==== RECORDS TO USE ====

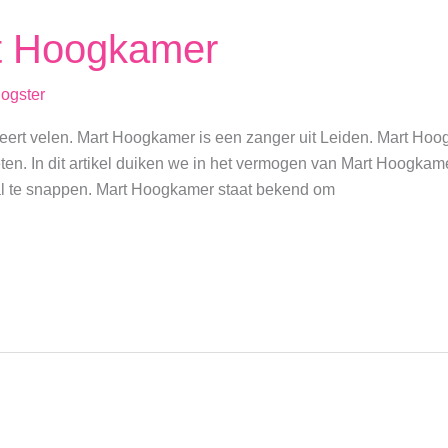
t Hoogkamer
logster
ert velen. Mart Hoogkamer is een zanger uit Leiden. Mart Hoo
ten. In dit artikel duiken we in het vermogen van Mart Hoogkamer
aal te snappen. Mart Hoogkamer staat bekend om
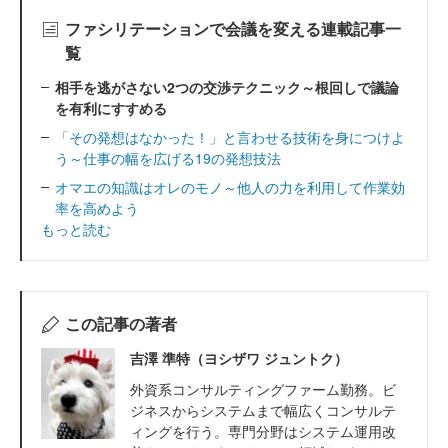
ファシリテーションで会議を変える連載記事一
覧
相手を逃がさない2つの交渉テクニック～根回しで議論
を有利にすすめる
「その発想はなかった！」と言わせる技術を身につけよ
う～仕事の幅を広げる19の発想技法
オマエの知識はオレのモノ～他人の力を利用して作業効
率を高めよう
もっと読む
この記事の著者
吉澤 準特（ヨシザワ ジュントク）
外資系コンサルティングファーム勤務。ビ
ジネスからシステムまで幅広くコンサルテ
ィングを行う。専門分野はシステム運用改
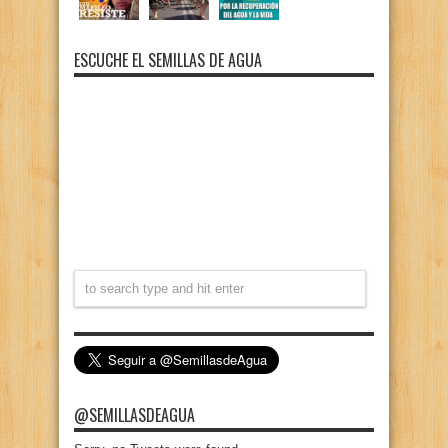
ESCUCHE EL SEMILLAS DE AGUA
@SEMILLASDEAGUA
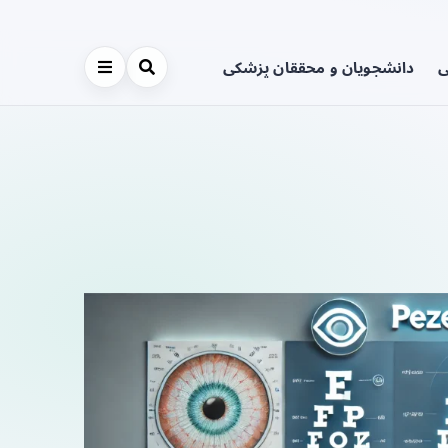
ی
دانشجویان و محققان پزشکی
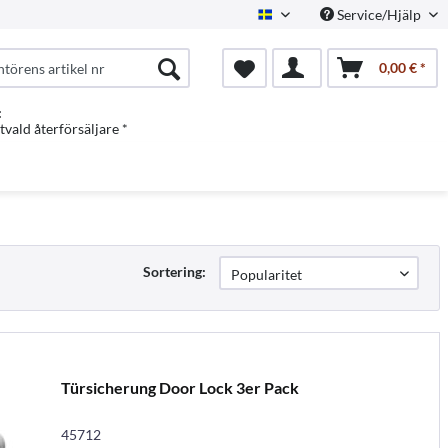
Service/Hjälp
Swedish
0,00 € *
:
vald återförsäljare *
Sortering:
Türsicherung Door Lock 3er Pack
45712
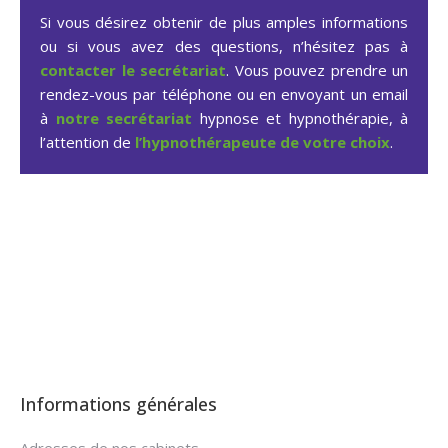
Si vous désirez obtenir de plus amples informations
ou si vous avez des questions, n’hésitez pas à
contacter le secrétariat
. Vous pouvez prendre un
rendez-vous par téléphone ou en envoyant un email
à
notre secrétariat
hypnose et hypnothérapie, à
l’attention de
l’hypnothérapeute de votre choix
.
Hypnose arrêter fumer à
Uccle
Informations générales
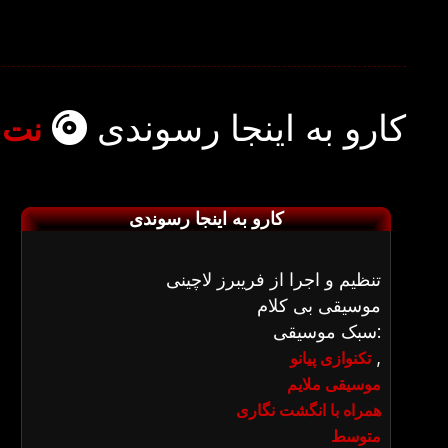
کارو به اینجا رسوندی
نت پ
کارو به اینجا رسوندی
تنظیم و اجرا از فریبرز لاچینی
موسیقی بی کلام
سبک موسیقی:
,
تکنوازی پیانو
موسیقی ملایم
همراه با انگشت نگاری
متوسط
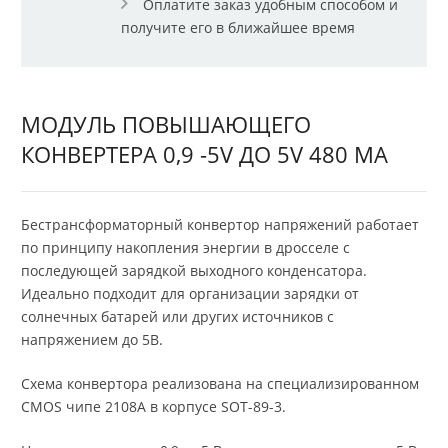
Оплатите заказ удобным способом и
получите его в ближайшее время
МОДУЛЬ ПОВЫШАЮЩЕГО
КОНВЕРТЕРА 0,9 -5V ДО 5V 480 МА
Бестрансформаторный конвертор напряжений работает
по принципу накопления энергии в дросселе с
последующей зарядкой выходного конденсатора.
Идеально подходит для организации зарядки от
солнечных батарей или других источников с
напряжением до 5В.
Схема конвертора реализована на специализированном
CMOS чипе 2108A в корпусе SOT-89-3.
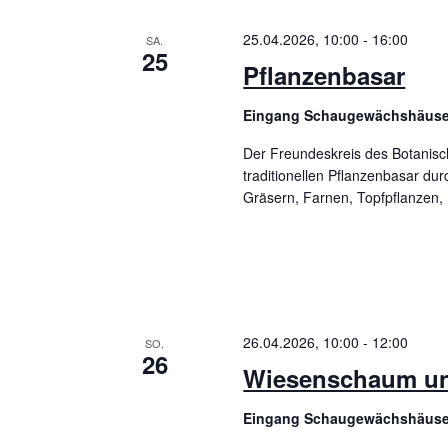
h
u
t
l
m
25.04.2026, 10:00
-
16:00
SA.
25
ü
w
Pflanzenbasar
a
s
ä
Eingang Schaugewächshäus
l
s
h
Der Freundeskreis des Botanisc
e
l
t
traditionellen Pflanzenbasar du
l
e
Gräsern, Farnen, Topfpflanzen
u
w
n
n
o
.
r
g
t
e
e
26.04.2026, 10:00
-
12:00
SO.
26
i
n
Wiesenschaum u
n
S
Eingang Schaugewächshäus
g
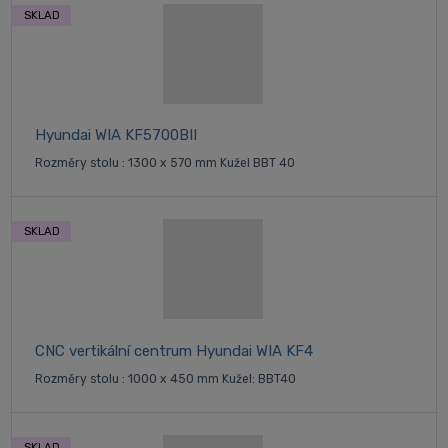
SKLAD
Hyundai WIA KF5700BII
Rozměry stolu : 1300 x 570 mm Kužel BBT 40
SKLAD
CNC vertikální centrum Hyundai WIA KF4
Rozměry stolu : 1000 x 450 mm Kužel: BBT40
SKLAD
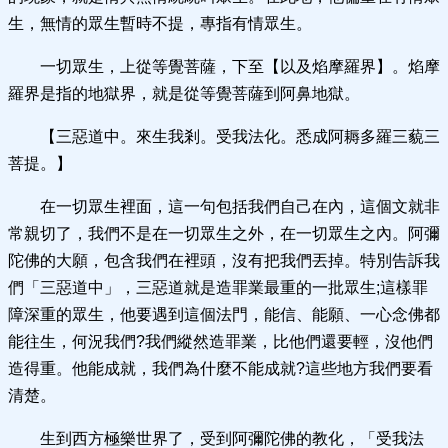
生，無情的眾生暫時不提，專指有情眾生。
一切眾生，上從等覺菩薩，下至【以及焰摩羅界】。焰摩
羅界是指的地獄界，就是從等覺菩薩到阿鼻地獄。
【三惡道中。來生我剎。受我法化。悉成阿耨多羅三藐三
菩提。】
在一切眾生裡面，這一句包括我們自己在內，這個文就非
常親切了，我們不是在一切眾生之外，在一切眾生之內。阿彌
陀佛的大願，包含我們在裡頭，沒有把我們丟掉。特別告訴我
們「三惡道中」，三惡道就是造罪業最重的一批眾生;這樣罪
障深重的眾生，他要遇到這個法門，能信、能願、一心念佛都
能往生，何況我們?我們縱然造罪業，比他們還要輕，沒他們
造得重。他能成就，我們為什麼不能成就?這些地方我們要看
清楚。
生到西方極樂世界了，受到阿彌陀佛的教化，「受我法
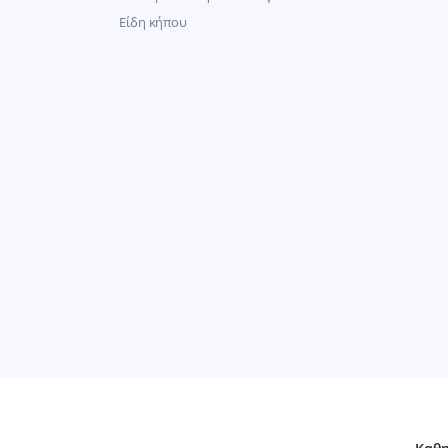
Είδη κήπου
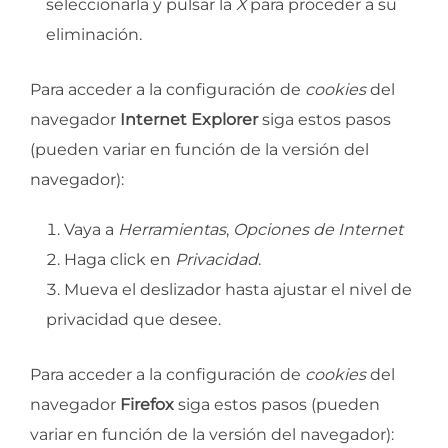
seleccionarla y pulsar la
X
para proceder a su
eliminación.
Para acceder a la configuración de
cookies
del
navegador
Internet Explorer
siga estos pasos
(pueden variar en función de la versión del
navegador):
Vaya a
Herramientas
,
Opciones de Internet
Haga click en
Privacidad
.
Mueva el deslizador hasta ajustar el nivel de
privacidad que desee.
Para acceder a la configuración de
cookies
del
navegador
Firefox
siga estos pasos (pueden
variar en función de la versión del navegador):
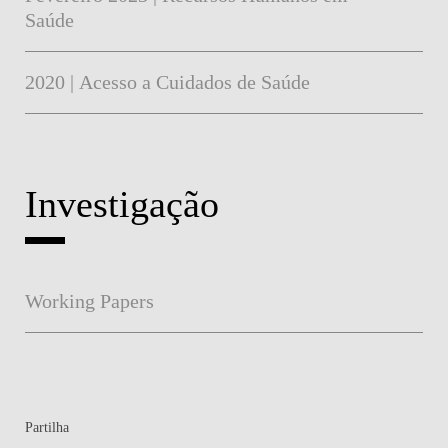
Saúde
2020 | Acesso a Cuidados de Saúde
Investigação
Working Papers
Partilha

====
==== RECORDS TO USE ====

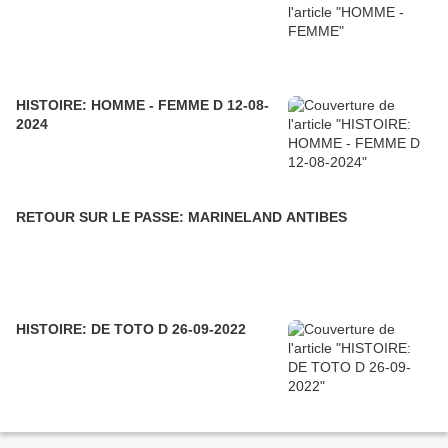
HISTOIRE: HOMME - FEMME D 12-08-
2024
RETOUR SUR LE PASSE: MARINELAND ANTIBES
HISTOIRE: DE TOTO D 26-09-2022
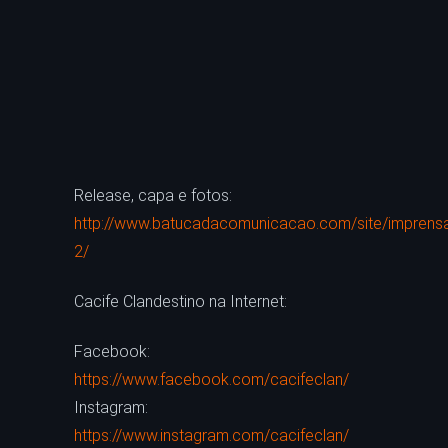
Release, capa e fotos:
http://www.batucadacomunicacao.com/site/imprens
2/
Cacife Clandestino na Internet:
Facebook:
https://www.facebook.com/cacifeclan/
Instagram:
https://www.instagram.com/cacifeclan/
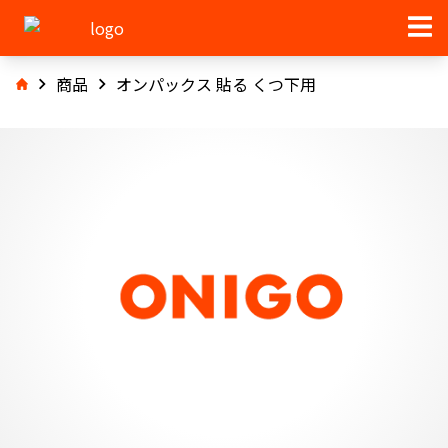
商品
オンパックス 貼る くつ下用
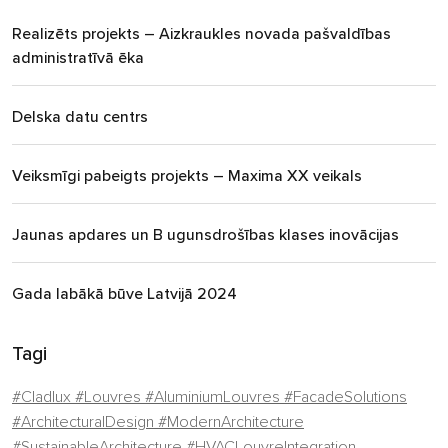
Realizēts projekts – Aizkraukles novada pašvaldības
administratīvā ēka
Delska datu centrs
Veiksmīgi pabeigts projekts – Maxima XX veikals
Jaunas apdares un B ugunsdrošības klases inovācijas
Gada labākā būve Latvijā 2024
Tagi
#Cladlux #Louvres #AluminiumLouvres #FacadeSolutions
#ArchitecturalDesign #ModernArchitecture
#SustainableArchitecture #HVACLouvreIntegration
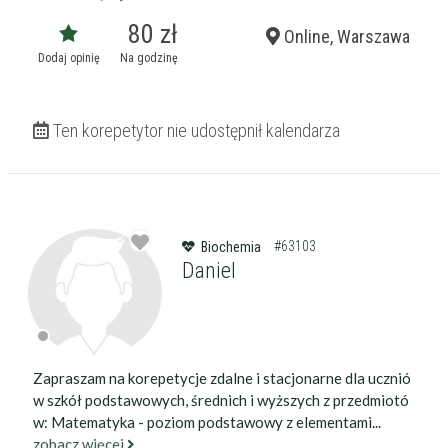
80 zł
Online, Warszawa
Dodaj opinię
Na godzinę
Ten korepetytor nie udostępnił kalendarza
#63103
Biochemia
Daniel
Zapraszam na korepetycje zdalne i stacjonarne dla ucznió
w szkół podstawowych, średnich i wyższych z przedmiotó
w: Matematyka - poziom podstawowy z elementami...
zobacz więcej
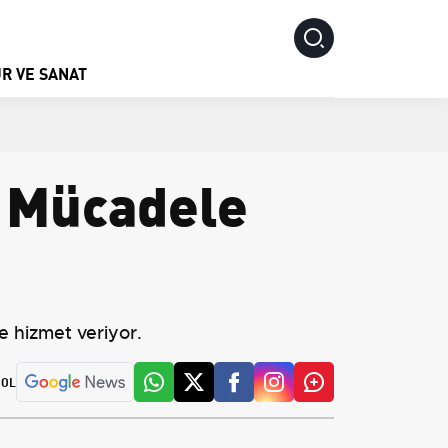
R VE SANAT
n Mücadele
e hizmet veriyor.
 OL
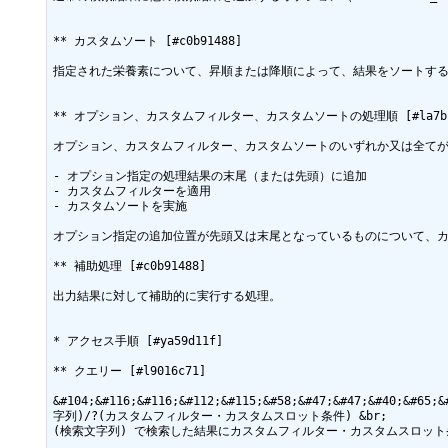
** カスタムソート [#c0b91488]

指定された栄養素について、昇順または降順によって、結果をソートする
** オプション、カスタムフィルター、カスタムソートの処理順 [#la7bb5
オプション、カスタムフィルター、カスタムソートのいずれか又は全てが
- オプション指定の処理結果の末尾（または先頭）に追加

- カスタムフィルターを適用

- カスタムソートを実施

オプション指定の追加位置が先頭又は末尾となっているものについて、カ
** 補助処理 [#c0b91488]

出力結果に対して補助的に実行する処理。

====
==== RECORDS TO USE ====

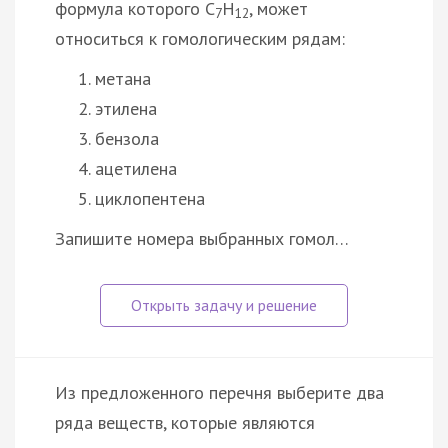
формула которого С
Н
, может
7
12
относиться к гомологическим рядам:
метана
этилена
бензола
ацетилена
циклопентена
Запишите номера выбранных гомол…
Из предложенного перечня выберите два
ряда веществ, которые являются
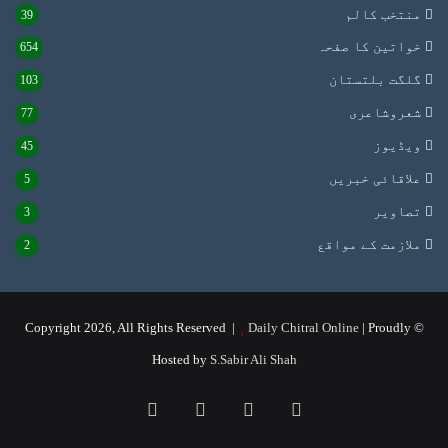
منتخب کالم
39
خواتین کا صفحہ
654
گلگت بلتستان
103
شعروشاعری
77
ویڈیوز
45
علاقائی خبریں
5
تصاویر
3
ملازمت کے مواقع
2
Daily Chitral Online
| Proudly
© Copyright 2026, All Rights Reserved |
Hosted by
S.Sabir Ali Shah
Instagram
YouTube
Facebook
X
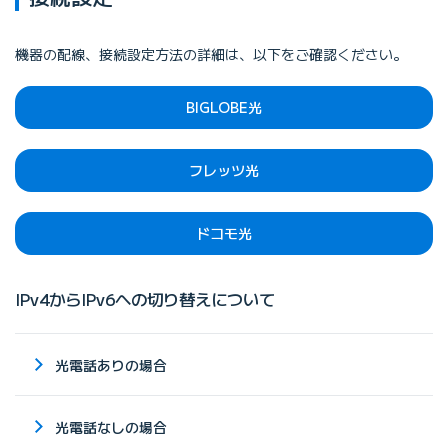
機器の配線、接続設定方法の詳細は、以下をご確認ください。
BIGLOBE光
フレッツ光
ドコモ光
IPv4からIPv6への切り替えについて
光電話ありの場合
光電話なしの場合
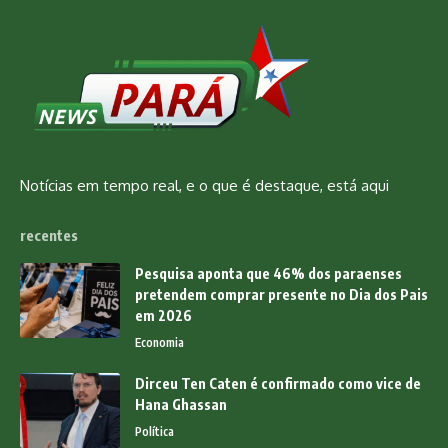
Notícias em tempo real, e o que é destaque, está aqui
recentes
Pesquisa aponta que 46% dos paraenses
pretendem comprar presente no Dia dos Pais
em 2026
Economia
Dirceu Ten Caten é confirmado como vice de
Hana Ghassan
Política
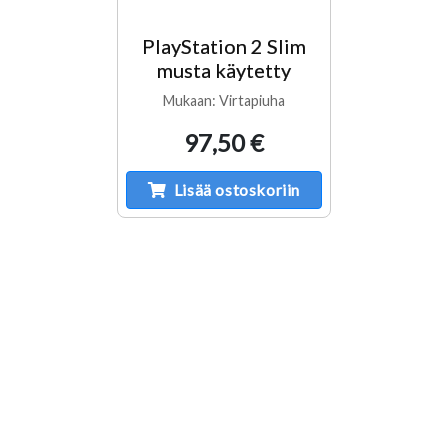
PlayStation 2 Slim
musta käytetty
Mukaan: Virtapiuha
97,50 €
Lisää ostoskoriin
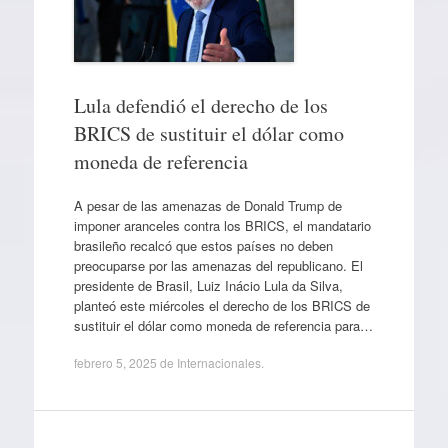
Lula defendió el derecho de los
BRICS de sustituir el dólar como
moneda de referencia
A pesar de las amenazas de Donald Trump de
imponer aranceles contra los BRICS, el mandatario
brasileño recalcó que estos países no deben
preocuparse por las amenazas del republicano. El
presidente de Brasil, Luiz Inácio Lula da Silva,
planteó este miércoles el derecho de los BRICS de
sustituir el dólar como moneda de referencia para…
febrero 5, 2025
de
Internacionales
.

====

▶ _WHAT TO WORK ON_:
The answer must be the part of the records that opens with the line containing "ィングを行う。専門分野はシステム運用改" and closes with the line containing "Si vous désirez", reproduced exactly, with no pictures.

▶ _ANSWER TO THIS EXERCISE_:
ィングを行う。専門分野はシステム運用改
ESCUCHE EL SEMILLAS DE AGUA
@SEMILLASDEAGUA
ی
دانشجویان و محققان پزشکی
Service/Hjälp
Swedish
0,00 € *
:
vald återförsäljare *
Sortering:
Türsicherung Door Lock 3er Pack
45712
Si vous désirez obtenir de plus amples informations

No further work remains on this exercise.